(SUPPLIED DATA begins)

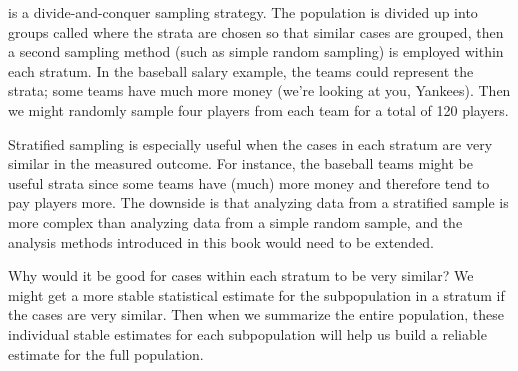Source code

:  is a divide-and-conquer sampling strategy. The population is divided up into groups called  where the strata are chosen so that similar cases are grouped, then a second sampling method (such as simple random sampling) is employed within each stratum. In the baseball salary example, the teams could represent the strata; some teams have much more money (we're looking at you, Yankees). Then we might randomly sample four players from each team for a total of 120 players.

Stratified sampling is especially useful when the cases in each stratum are very similar in the measured outcome. For instance, the baseball teams might be useful strata since some teams have (much) more money and therefore tend to pay players more. The downside is that analyzing data from a stratified sample is more complex than analyzing data from a simple random sample, and the analysis methods introduced in this book would need to be extended.

\begin{example}{Why would it be good for cases within each stratum to be very similar?}
We might get a more stable statistical estimate for the subpopulation in a stratum if the cases are very similar. Then when we summarize the entire population, these individual stable estimates for each subpopulation will help us build a reliable estimate for the full population.
\end{example}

(SUPPLIED DATA ends)

All lines from the one that contains "would it be" to the last line above must be given again exactly, with both included and nothing added.

* EXERCISE ANSWER
\begin{example}{Why would it be good for cases within each stratum to be very similar?}
We might get a more stable statistical estimate for the subpopulation in a stratum if the cases are very similar. Then when we summarize the entire population, these individual stable estimates for each subpopulation will help us build a reliable estimate for the full population.
\end{example}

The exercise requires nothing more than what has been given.